Son père, débitant de boissons à Londres, le laissa orphelin à cinq ans. Élevé à la campagne, il revint à Londres pour entrer en apprentissage; son goût pour le dessin lui valut d'être placé chez un dessinateur industriel. La mort de son patron le laissa libre avant le temps fixé, et il fit des dessins pour les magazines et pour les éditeurs. La connaissance qu'il fit du sculpteur Flaxman lui fournit l'occasion d'études sérieuses. Stothard se marie en 1784; en 1793, il acheta la maison, 28 Newman Street où il acheva sa carrière.
Entré comme élève aux Écoles de la Royal Academy, il commença à exposer à cet Institut des sujets classiques, notamment en 1778 un Ajax défendant le corps de Patrocie. En 1785, il fut nommé associé à la Royal Academy et en 1794, académicien. Sous-bibliothécaire en 1810 et bibliothécaire en 1812.
Il continua à fournir de nombreuses illustrations.

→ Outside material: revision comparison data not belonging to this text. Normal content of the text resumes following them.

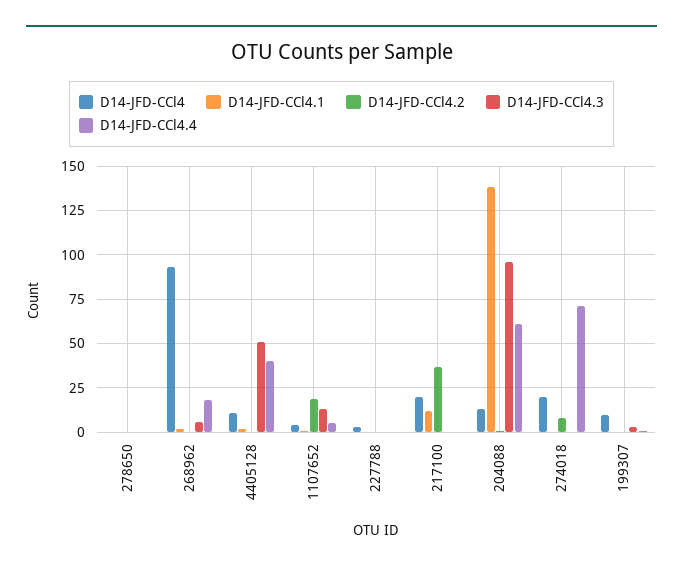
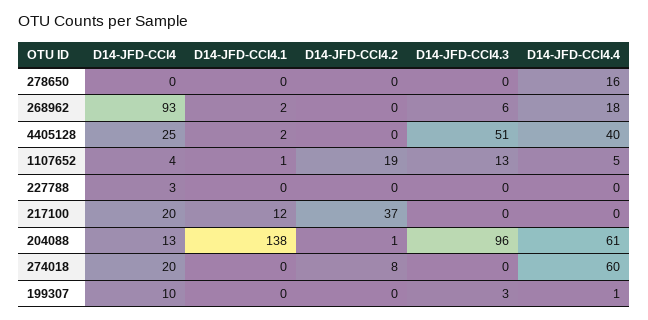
  {
    "D14-JFD-CCl4": {
      "278650": 0,
      "268962": 93,
-     "4405128": 10,
+     "4405128": 25,
      "1107652": 4,
      "227788": 3,
      "217100": 20,
      "204088": 13,
      "274018": 20,
      "199307": 10
    },
    "D14-JFD-CCl4.1": {
      "278650": 0,
      "268962": 2,
      "4405128": 2,
      "1107652": 1,
      "227788": 0,
      "217100": 12,
      "204088": 138,
      "274018": 0,
      "199307": 0
    },
    "D14-JFD-CCl4.2": {
      "278650": 0,
      "268962": 0,
      "4405128": 0,
      "1107652": 19,
      "227788": 0,
      "217100": 37,
      "204088": 1,
      "274018": 8,
      "199307": 0
    },
    "D14-JFD-CCl4.3": {
      "278650": 0,
      "268962": 6,
      "4405128": 51,
      "1107652": 13,
      "227788": 0,
      "217100": 0,
      "204088": 96,
      "274018": 0,
      "199307": 3
    },
    "D14-JFD-CCl4.4": {
-     "278650": 0,
+     "278650": 16,
      "268962": 18,
      "4405128": 40,
      "1107652": 5,
      "227788": 0,
      "217100": 0,
      "204088": 61,
-     "274018": 70,
+     "274018": 60,
      "199307": 1
    }
  }

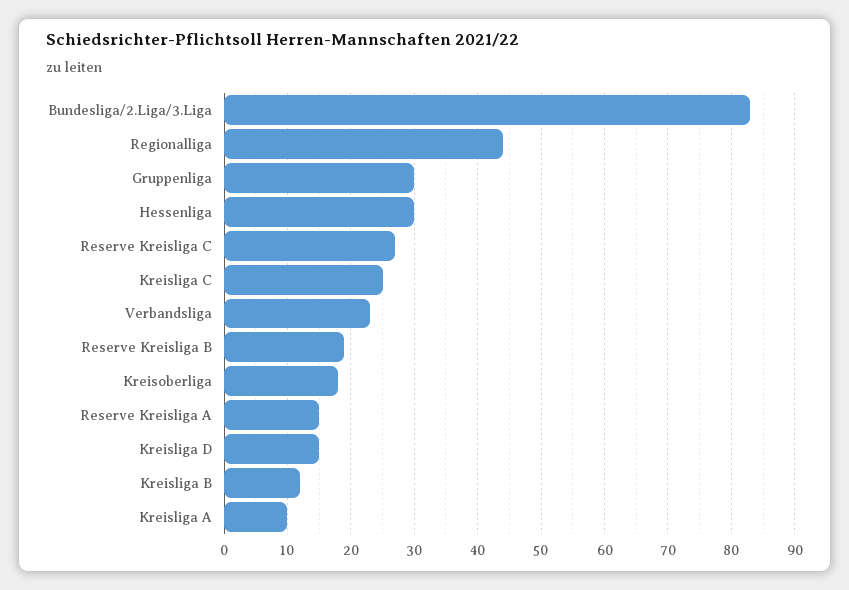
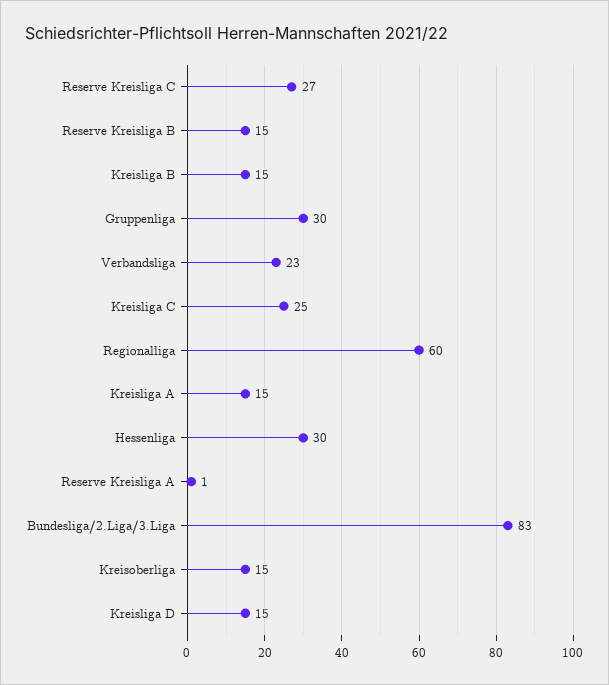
  {
    "Bundesliga/2.Liga/3.Liga": 83,
-   "Regionalliga": 44,
+   "Regionalliga": 60,
    "Gruppenliga": 30,
    "Hessenliga": 30,
    "Reserve Kreisliga C": 27,
    "Kreisliga C": 25,
    "Verbandsliga": 23,
-   "Reserve Kreisliga B": 19,
+   "Reserve Kreisliga B": 15,
-   "Kreisoberliga": 18,
+   "Kreisoberliga": 15,
-   "Reserve Kreisliga A": 15,
+   "Reserve Kreisliga A": 1,
    "Kreisliga D": 15,
-   "Kreisliga B": 12,
+   "Kreisliga B": 15,
-   "Kreisliga A": 10
+   "Kreisliga A": 15
  }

On affirme que le nombre de ses dessins de ce genre atteint 5000. Parmi ses ouvrages les plus sérieux, on note l'Escalier de Burleigh House à Londres, le Plafond de la bibliothèque des Avocats à Édimbourg, pour lesquels on retrouve la spontanéité de Rubens, la lumière des Vénitiens. Il fournit aussi une quantité considérable de modèles pour les joailliers.